| WHAT IS EXPECTED |
Turn the whole listing below into a numbered list with one line per item. Leave out the pictures and any blank lines.

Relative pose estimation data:
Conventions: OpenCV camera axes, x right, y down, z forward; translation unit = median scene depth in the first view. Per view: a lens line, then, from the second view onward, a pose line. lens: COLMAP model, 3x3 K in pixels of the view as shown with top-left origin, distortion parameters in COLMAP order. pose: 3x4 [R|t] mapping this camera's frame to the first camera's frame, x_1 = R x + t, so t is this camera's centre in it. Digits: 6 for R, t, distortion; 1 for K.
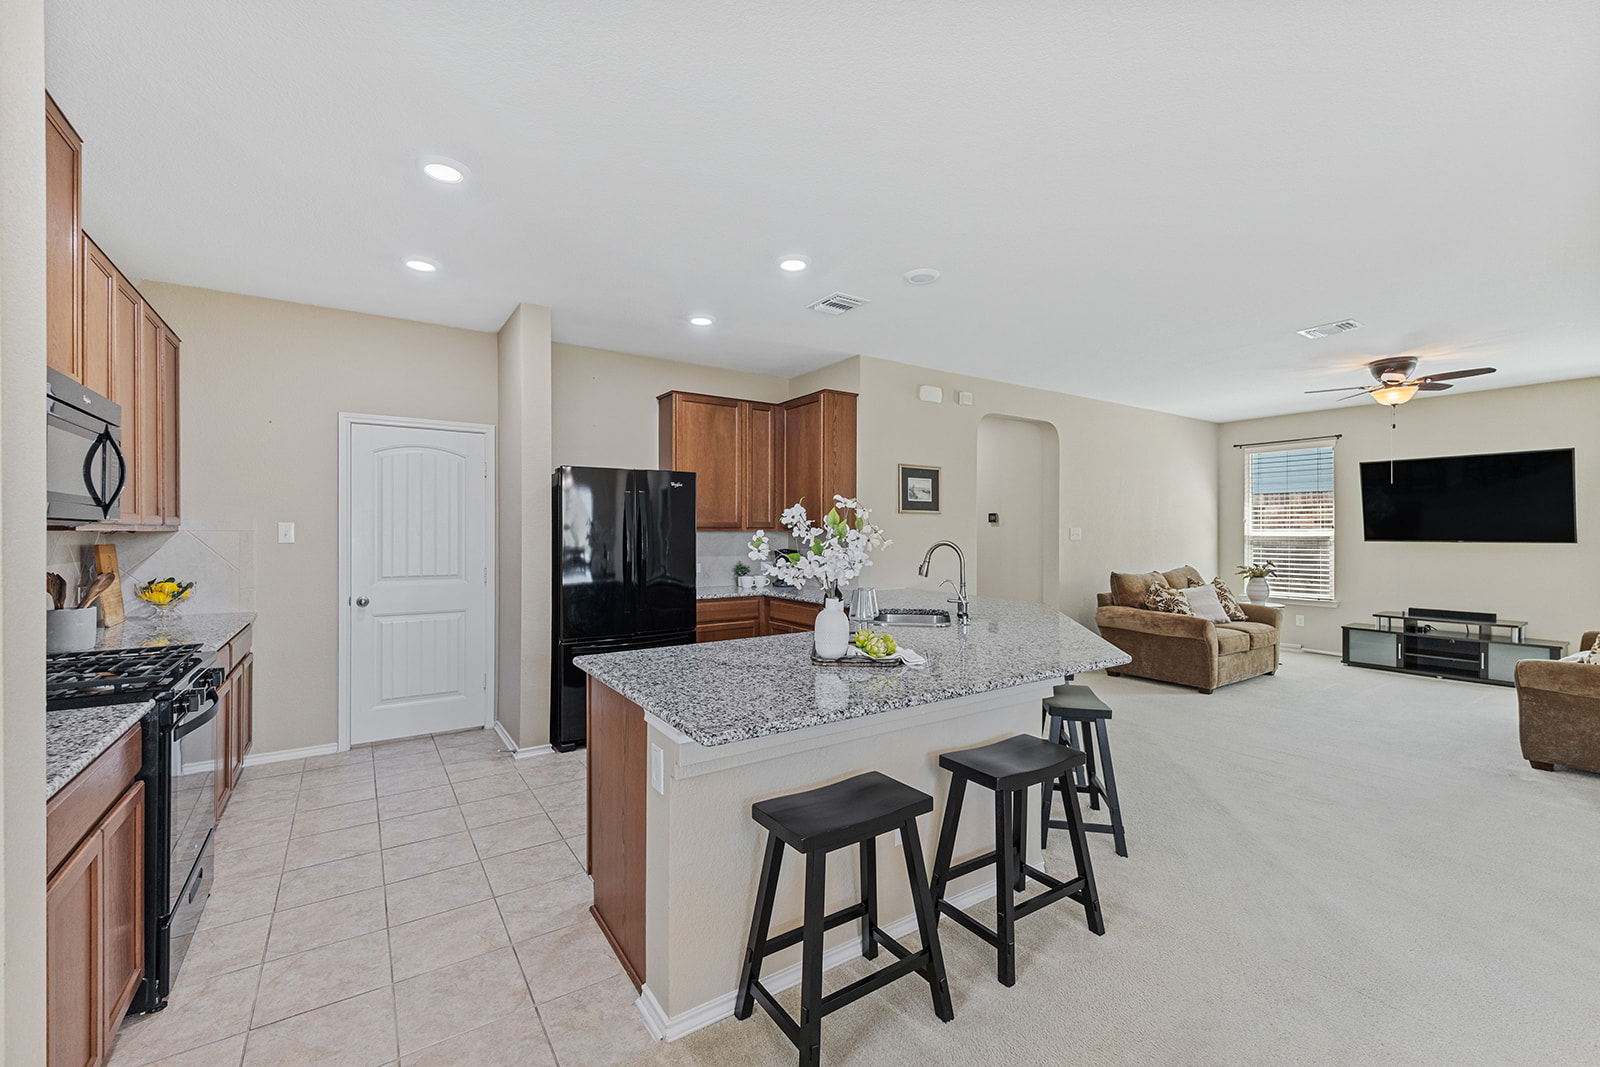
lens RADIAL K [[667.7, 0, 811.7], [0, 667.7, 530.0], [0, 0, 1]] dist [-0.012072, -0.000089]
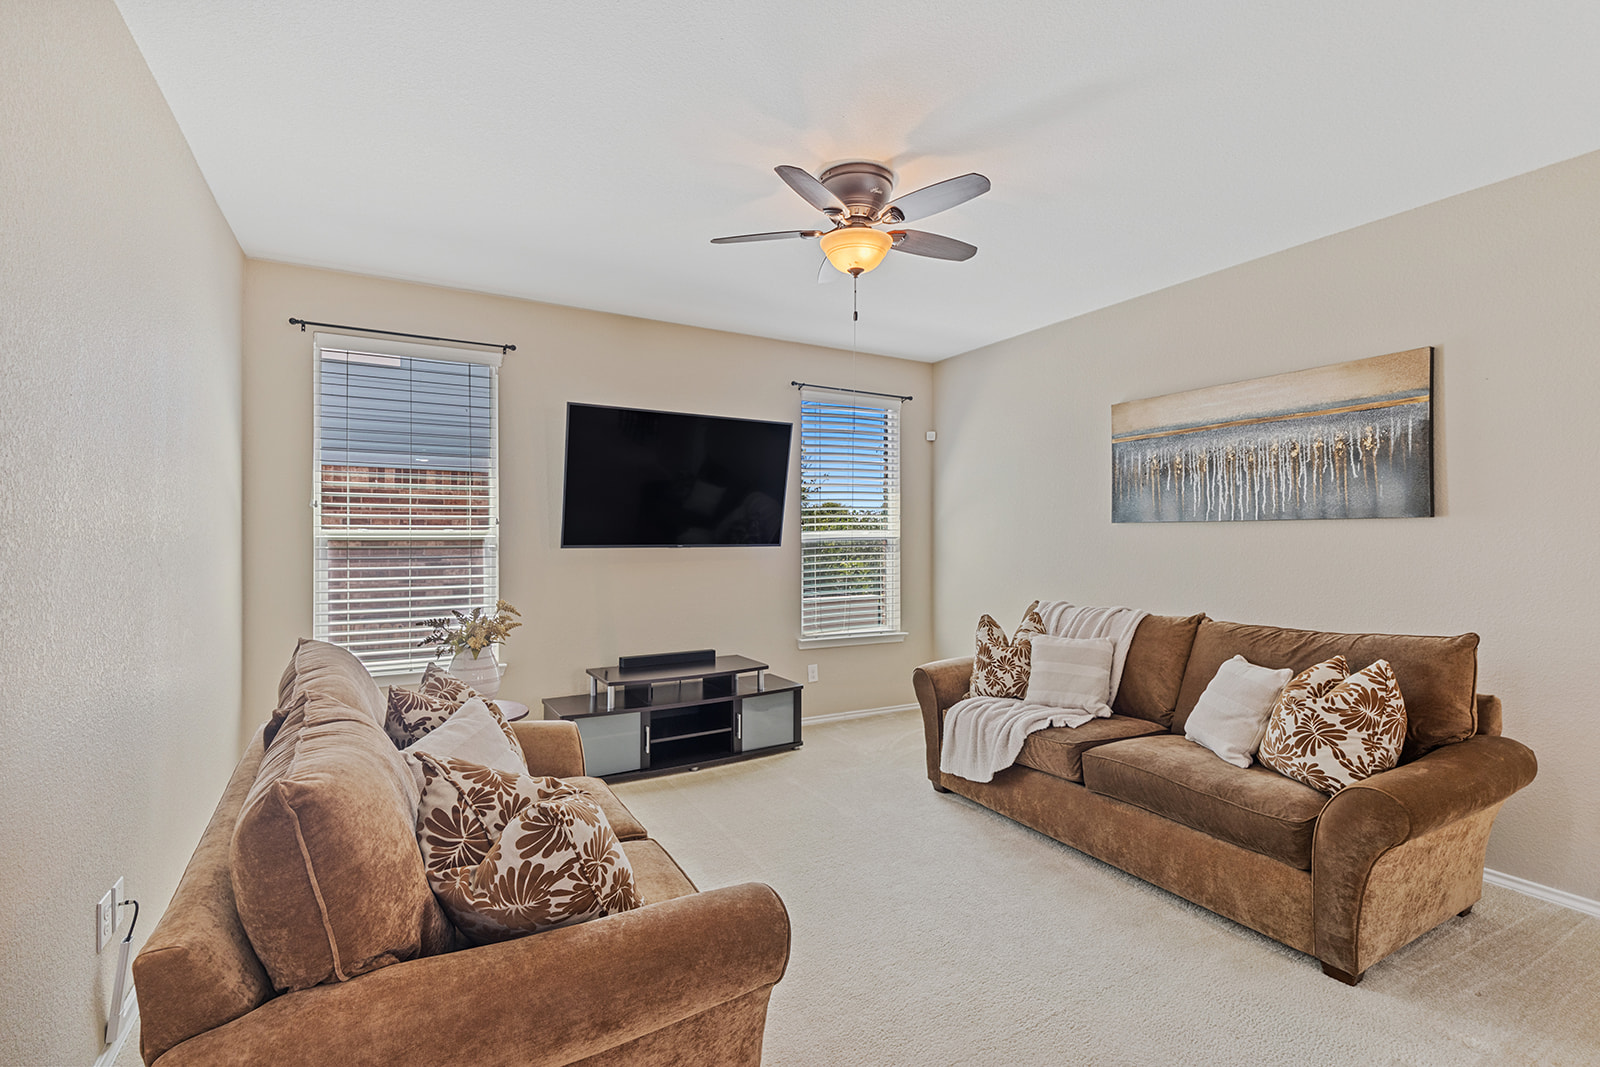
lens RADIAL K [[728.5, 0, 800.9], [0, 728.5, 533.2], [0, 0, 1]] dist [0.002308, 0.000106]
pose [[0.115959, 0.003624, 0.993247, 0.277862], [-0.001545, 0.999993, -0.003468, 0.007385], [-0.993253, -0.001133, 0.115963, 0.783577]]
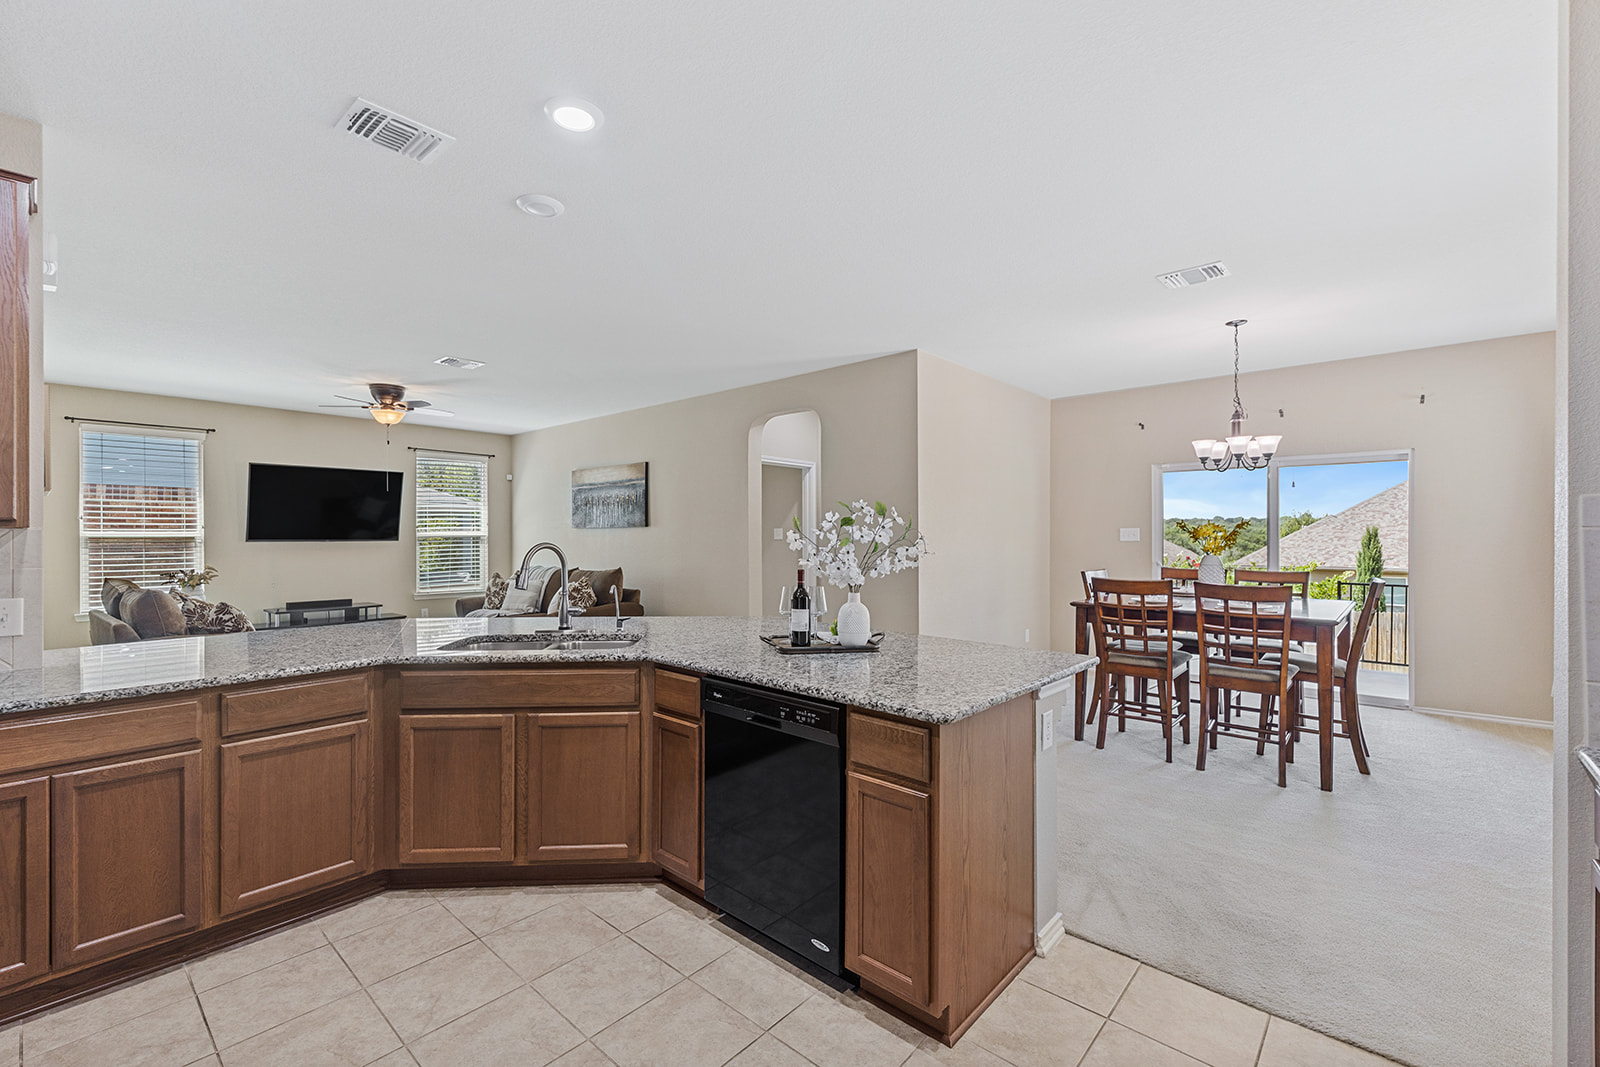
lens RADIAL K [[667.7, 0, 812.5], [0, 667.7, 534.7], [0, 0, 1]] dist [-0.012072, -0.000089]
pose [[-0.240004, 0.000839, 0.970771, -0.368155], [0.000492, 1.000000, -0.000743, 0.008815], [-0.970772, 0.000300, -0.240004, 0.434830]]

| RESPONSE |
1. Conventions: OpenCV camera axes, x right, y down, z forward; translation unit = median scene depth in the first view. Per view: a lens line, then, from the second view onward, a pose line. lens: COLMAP model, 3x3 K in pixels of the view as shown with top-left origin, distortion parameters in COLMAP order. pose: 3x4 [R|t] mapping this camera's frame to the first camera's frame, x_1 = R x + t, so t is this camera's centre in it. Digits: 6 for R, t, distortion; 1 for K.
2. lens RADIAL K [[667.7, 0, 811.7], [0, 667.7, 530.0], [0, 0, 1]] dist [-0.012072, -0.000089]
3. lens RADIAL K [[728.5, 0, 800.9], [0, 728.5, 533.2], [0, 0, 1]] dist [0.002308, 0.000106]
4. pose [[0.115959, 0.003624, 0.993247, 0.277862], [-0.001545, 0.999993, -0.003468, 0.007385], [-0.993253, -0.001133, 0.115963, 0.783577]]
5. lens RADIAL K [[667.7, 0, 812.5], [0, 667.7, 534.7], [0, 0, 1]] dist [-0.012072, -0.000089]
6. pose [[-0.240004, 0.000839, 0.970771, -0.368155], [0.000492, 1.000000, -0.000743, 0.008815], [-0.970772, 0.000300, -0.240004, 0.434830]]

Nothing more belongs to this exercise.